PROBLEM DESCRIPTION. Put every line of the data below into a numbered list, omitting blank lines. Leave the pictures out of your answer.

DATA.
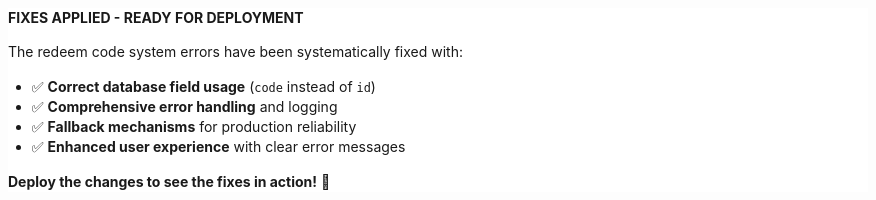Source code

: **FIXES APPLIED - READY FOR DEPLOYMENT**

The redeem code system errors have been systematically fixed with:
- ✅ **Correct database field usage** (`code` instead of `id`)
- ✅ **Comprehensive error handling** and logging
- ✅ **Fallback mechanisms** for production reliability
- ✅ **Enhanced user experience** with clear error messages

**Deploy the changes to see the fixes in action!** 🚀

EXPECTED ANSWER.
1. Source code
2. : **FIXES APPLIED - READY FOR DEPLOYMENT**
3. The redeem code system errors have been systematically fixed with:
4. - ✅ **Correct database field usage** (`code` instead of `id`)
5. - ✅ **Comprehensive error handling** and logging
6. - ✅ **Fallback mechanisms** for production reliability
7. - ✅ **Enhanced user experience** with clear error messages
8. **Deploy the changes to see the fixes in action!** 🚀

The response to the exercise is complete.